Мама протискивается между мной и Августом и высовывается из окна.
– Мы с тобой закончили, Тедди, – говорит мама. – Все кончено. Я никогда больше не вернусь. Никогда больше. Все кончено.
– Нет-нет-нет, – произносит Тедди. – Мы не закончили, пока я не сказал «закончено», твою мать!
Я крепче сжимаю свою верную биту.
– Она сказала «отвали», Тедди-медвежонок, ты что, оглох?
Тедди улыбается.
– А, Илай Белл, большой мужчина для своей мамочки! – говорит он. – Но я знаю, что у тебя коленки дрожат, маленький сучонок. Я знаю, что ты намочишь штаны, если придется постоять у этого окна немного дольше.
Надо отдать ему должное, его проницательность на высоте. Я никогда так сильно не хотел ссать, и никогда так сильно не хотел оказаться завернутым в теплое одеяло и прихлебывать мамин куриный бульон, глядя «Семейные узы».
– Если ты приблизишься к ней, я выколю твои гребаные глаза, – цежу я сквозь зубы.
Тедди смотрит на своих громил. Те кивают ему.

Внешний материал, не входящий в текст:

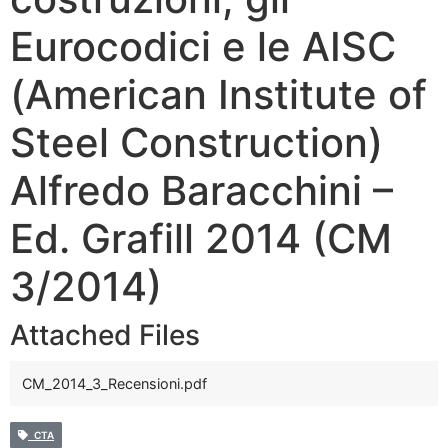
Eurocodici e le AISC
(American Institute of
Steel Construction)
Alfredo Baracchini –
Ed. Grafill 2014 (CM
3/2014)
Attached Files
CM_2014_3_Recensioni.pdf
CTA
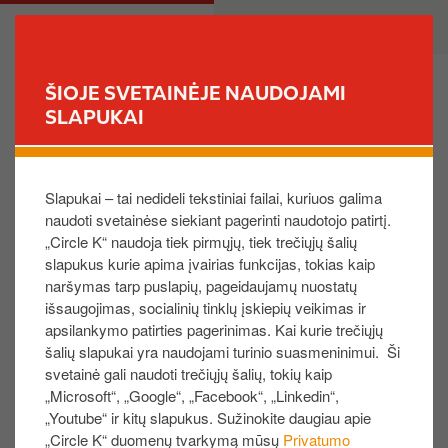
P
M
PRIVATE
BUSINESS
e
a
r
i
e
n
ŠIOJE SVETAINĖJE NAUDOJAMI
i
n
SLAPUKAI
FIND YOUR STORE
t
a
i
v
Kaip koreguoti odometro (kilometražo) duomenis?
į
i
Slapukai – tai nedideli tekstiniai failai, kuriuos galima
p
g
naudoti svetainėse siekiant pagerinti naudotojo patirtį.
a
a
„Circle K“ naudoja tiek pirmųjų, tiek trečiųjų šalių
g
t
slapukus kurie apima įvairias funkcijas, tokias kaip
r
i
Meniu juostoje pasirinkite „
Pirkimai
“, suraskite
naršymas tarp puslapių, pageidaujamų nuostatų
i
o
paskutinę operaciją kortelėje, su kuria nesutampa
išsaugojimas, socialinių tinklų įskiepių veikimas ir
n
n
odometro duomenys. Paiešką pagal kortelės numerį
apsilankymo patirties pagerinimas. Kai kurie trečiųjų
d
šalių slapukai yra naudojami turinio suasmeninimui. Ši
galite atlikti viršutiniame dešiniajame kampe
i
svetainė gali naudoti trečiųjų šalių, tokių kaip
spustelėję didintuvo piktogramą.
„Microsoft“, „Google“, „Facebook“, „Linkedin“,
n
„Youtube“ ir kitų slapukus. Sužinokite daugiau apie
Spustelėkite pirkimo eilutę. Informacijos apie pirkimą
į
„Circle K“ duomenų tvarkymą mūsų
Privatumo
puslapyje matysite užrašą „
Odometras
“, o po juo –
t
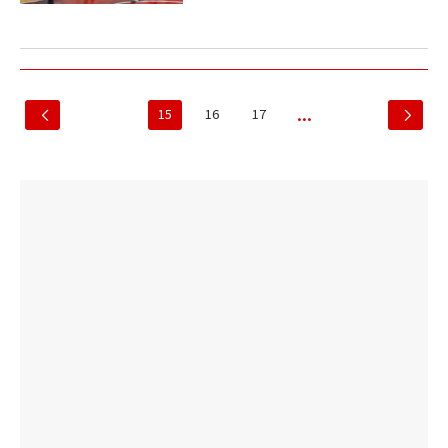
15
16
17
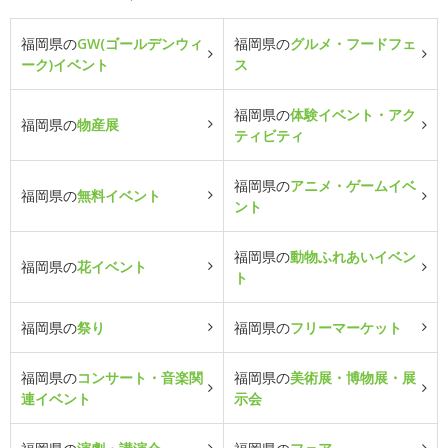
福岡県の
GW(ゴールデンウィ
福岡県の
グルメ・フードフェ
ーク)イベント
ス
福岡県の
体験イベント・アク
福岡県の
物産展
ティビティ
福岡県の
アニメ・ゲームイベ
福岡県の
無料イベント
ント
福岡県の
動物ふれあいイベン
福岡県の
花イベント
ト
福岡県の
祭り
福岡県の
フリーマーケット
福岡県の
コンサート・音楽関
福岡県の
美術展・博物展・展
連イベント
示会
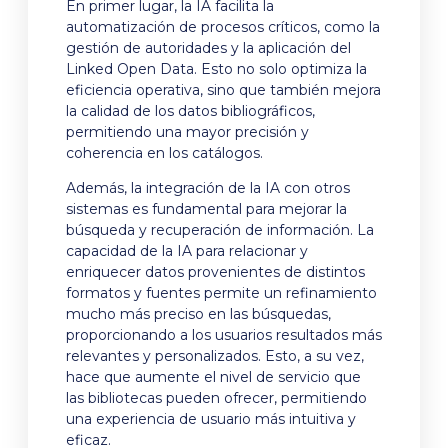
En primer lugar, la IA facilita la
automatización de procesos críticos, como la
gestión de autoridades y la aplicación del
Linked Open Data. Esto no solo optimiza la
eficiencia operativa, sino que también mejora
la calidad de los datos bibliográficos,
permitiendo una mayor precisión y
coherencia en los catálogos.
Además, la integración de la IA con otros
sistemas es fundamental para mejorar la
búsqueda y recuperación de información. La
capacidad de la IA para relacionar y
enriquecer datos provenientes de distintos
formatos y fuentes permite un refinamiento
mucho más preciso en las búsquedas,
proporcionando a los usuarios resultados más
relevantes y personalizados. Esto, a su vez,
hace que aumente el nivel de servicio que
las bibliotecas pueden ofrecer, permitiendo
una experiencia de usuario más intuitiva y
eficaz.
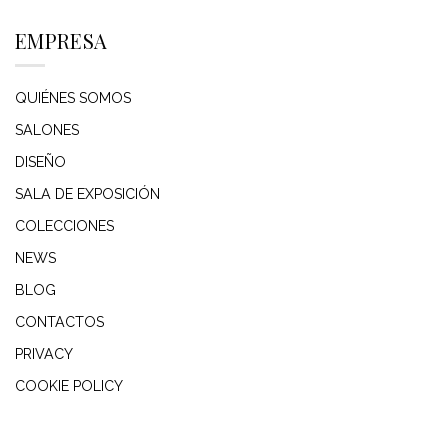
EMPRESA
QUIÉNES SOMOS
SALONES
DISEÑO
SALA DE EXPOSICIÓN
COLECCIONES
NEWS
BLOG
CONTACTOS
PRIVACY
COOKIE POLICY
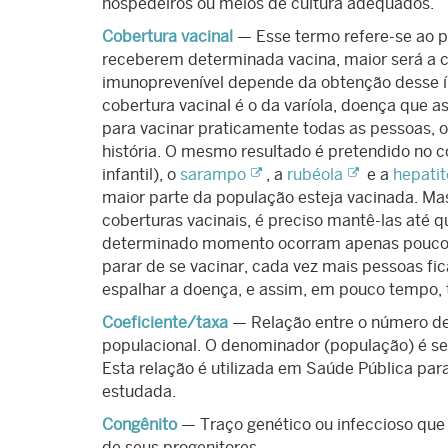
hospedeiros ou meios de cultura adequados.
Cobertura vacinal
— Esse termo refere-se ao p
receberem determinada vacina, maior será a c
imunoprevenível depende da obtenção desse ín
cobertura vacinal é o da varíola, doença que 
para vacinar praticamente todas as pessoas, 
história. O mesmo resultado é pretendido no c
infantil), o
sarampo
, a
rubéola
e a
hepatit
maior parte da população esteja vacinada. Mas
coberturas vacinais, é preciso mantê-las até
determinado momento ocorram apenas poucos 
parar de se vacinar, cada vez mais pessoas fic
espalhar a doença, e assim, em pouco tempo, t
Coeficiente/taxa
— Relação entre o número de
populacional. O denominador (população) é se
Esta relação é utilizada em Saúde Pública par
estudada.
Congênito
— Traço genético ou infeccioso que 
de seus progenitores.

– Ну ладно, Фрэнки, – говорит он. – Раз ты не хочешь выходить, то я полагаю, нам лучше войти и забрать тебя. – Тедди и его молодчики маршируют к ступенькам нашего парадного крыльца.

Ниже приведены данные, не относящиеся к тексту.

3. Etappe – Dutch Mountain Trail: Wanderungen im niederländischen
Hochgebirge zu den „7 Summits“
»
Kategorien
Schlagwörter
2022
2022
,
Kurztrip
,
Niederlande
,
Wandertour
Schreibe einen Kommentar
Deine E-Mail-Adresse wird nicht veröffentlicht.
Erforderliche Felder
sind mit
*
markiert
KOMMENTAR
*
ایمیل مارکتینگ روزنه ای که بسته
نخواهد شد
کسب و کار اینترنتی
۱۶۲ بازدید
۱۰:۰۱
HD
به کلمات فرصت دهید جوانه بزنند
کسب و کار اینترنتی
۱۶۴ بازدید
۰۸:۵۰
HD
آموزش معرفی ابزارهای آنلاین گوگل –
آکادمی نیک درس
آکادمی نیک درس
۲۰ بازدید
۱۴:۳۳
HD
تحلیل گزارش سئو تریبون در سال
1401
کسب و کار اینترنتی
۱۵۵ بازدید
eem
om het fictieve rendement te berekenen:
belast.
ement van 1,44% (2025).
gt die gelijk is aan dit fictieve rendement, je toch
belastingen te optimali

Вот тут-то и встает человек в сером плаще. Вот тут-то я и осознаю, насколько широки плечи человека в сером плаще и насколько серый плащ скрывает мускулистые руки человека в сером плаще. Его подарок остается лежать на первой ступеньке крыльца.
– Леди сказала, что вы закончили, – произносит мужчина в сером плаще. – А мальчик сказал: «отвали».
– А ты что за хрен? – сплевывает Тедди.
Человек в сером плаще пожимает плечами:
– Если ты не знаешь меня, значит, ты не хочешь знать меня.
Я начинаю любить этого человека так же, как я люблю Клинта Иствуда в «Бледном всаднике».
Двое мужчин пристально смотрят друг на друга.
– Иди домой, приятель, – мирно говорит человек в сером плаще. – Эта леди сказала, что у вас все кончено.
Тедди крутит головой, смеется и оборачивается на своих громил, сжимающих бейсбольные биты, жаждущих действий, жаждущих слез и крови. И когда Тедди поворачивается обратно, то взмахивает сильно и быстро своей алюминиевой бейсбольной битой, метясь в голову незнакомца, стоящего на ступеньках нашего крыльца; а незнакомец нырком уходит от удара, как боксер, не сводя глаз с угрозы, и резко вгоняет свой левый кулак в заплывшие жиром ребра Тедди, а правым бьет снизу вверх в подбородок Тедди, вкладывая в яростный апперкот мощь всего тела, силу икр, бедер и таза. Оглушенный Тедди шатается на ногах и успевает сфокусировать взгляд как раз вовремя, чтобы увидеть, как лоб незнакомца врезается в его нос, заставляя носовые кости хрустеть, ломаться и трещать в центре абстрактной картины из брызг человеческой крови. Теперь я знаю этого человека таким, каков он на самом деле. Тюремный зверь. Освобожденный тюремный зверь. Пантера. Лев. Я плачу слезами безумного счастья, когда вижу искалеченное лицо Тедди, лежащего без сознания на земле, и имя слетает с моих сухих губ.
– Алекс… – шепчу я.
Громилы Тедди нехотя приближаются, но немедленно замирают на месте при виде черного пистолета, который незнакомец выхватывает из-за своего поясного ремня.
– Назад! – Незнакомец направляет пистолет в голову ближайшего громилы. – Ты! – продолжает он. – Водила. Я срисовал твой номерной знак, так что теперь ты мой, понял?
Водитель фургона кивает, ошарашенный и испуганный.
– Ты оттащишь этот жирный кусок дерьма обратно в ту дыру, из которой он выполз, – говорит незнакомец. – А когда он очнется, то обязательно скажи ему, что Александер Бермудес и двести тридцать пять членов квинслендского подразделения «Повстанцев» говорят, что у него все закончено с Фрэнки Белл. Ты следишь за моей мыслью?